→ Questions:
[a] Answer these questions from the code review:
(i) Which two fields does it say should be made private?
(ii) What mechanism does it suggest for making the acceptable range of values configurable?
(iii) What new name does it offer for the maxSpeed method?
[b] Copy the part of the code review that opens with the words containing "Now, if your" and closes with "the range validity.".
======== Passage to read
Now, if your SportsCar ever needs to do some checks against only speed or horsepower, you have it logically separated out.

Best of luck!

You code looks reasonable, but I would have couple of relatively minor suggestions:

• Did you consider what happens when user enters an invalid number? I.e. a string that contains letters or even a string that can be interpreted as a number but is not in valid range (e.g. is negative or too large to be applicable to any real-life car)? So, you might want to look at handling potential exceptions from int.Parse and also to define some sort of acceptable range of values. If you really want to impress your teacher, make this range configurable (using Properties.Settings mechanism). The maxSpeed method is where you would check the range validity.
• Make _maxSpeed (and _horsepower) private.
• The naming of maxSpeed (and horsepower) is slightly misleading. On the first glance, it looked like it would return the max speed, not set it. Only after visually "parsing" the method signature and/or the way it is called, it becomes clear that this is actually a setter - the name alone dos not suggest its purpose. So either change the name to setMaxSpeed, or use a write-only property (and a "real" setter).
================
======== Dataset entries
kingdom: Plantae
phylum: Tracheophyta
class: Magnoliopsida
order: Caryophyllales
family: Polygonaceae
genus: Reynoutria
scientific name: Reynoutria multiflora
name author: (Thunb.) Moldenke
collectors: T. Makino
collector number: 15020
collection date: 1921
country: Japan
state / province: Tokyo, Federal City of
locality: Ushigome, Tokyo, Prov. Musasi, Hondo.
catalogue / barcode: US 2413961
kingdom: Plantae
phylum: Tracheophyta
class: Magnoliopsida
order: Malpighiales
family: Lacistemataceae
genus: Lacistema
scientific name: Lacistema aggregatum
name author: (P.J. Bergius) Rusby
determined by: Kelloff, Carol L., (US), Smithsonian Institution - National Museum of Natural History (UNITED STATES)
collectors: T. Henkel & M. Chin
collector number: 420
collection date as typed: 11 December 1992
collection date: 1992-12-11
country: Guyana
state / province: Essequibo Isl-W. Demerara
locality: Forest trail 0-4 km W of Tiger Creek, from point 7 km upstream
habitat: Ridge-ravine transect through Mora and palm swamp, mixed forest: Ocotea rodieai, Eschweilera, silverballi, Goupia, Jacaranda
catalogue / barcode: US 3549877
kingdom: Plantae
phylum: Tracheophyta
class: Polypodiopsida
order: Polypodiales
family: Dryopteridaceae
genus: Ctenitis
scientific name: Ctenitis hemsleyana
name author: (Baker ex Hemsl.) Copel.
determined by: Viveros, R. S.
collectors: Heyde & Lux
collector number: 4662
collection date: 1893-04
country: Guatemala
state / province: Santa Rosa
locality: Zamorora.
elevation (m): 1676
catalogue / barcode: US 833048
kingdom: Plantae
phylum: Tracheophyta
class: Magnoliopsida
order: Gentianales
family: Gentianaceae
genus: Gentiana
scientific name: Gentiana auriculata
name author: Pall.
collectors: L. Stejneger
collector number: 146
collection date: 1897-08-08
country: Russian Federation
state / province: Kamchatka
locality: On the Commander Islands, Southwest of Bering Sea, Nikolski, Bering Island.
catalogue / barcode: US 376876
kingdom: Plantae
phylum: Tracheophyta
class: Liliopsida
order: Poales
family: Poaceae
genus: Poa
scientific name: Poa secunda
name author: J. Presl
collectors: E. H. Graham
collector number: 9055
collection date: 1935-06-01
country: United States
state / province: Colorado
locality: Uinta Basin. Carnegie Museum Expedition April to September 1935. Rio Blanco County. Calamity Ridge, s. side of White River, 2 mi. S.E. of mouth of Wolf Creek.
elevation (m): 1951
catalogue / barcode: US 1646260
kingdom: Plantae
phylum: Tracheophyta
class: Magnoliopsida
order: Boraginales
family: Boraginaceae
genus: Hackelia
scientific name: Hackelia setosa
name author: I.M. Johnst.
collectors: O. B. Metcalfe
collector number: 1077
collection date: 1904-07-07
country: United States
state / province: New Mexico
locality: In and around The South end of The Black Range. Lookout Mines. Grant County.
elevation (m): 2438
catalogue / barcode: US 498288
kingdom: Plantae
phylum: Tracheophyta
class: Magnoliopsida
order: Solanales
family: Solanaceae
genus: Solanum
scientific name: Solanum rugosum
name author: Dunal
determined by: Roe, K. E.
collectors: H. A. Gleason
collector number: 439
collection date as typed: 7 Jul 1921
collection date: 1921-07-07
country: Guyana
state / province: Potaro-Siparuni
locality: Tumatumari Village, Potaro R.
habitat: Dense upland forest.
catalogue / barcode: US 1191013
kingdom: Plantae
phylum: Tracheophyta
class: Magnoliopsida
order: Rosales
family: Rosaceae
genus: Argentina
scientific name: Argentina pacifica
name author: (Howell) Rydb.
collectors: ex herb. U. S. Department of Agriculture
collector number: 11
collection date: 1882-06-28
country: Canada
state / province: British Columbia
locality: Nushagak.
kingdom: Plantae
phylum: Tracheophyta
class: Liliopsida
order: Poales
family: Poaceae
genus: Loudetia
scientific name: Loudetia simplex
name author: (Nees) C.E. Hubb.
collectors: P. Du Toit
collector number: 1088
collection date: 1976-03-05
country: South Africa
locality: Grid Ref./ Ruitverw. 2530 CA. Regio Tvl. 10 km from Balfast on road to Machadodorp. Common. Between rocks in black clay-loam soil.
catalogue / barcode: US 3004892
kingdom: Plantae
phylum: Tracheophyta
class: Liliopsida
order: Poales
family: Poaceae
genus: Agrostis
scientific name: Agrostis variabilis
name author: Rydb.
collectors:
================
→ Answers to the exercise:
[a]
(i) _maxSpeed and _horsepower
(ii) Properties.Settings
(iii) setMaxSpeed

[b]
Now, if your SportsCar ever needs to do some checks against only speed or horsepower, you have it logically separated out.

Best of luck!

You code looks reasonable, but I would have couple of relatively minor suggestions:

• Did you consider what happens when user enters an invalid number? I.e. a string that contains letters or even a string that can be interpreted as a number but is not in valid range (e.g. is negative or too large to be applicable to any real-life car)? So, you might want to look at handling potential exceptions from int.Parse and also to define some sort of acceptable range of values. If you really want to impress your teacher, make this range configurable (using Properties.Settings mechanism). The maxSpeed method is where you would check the range validity.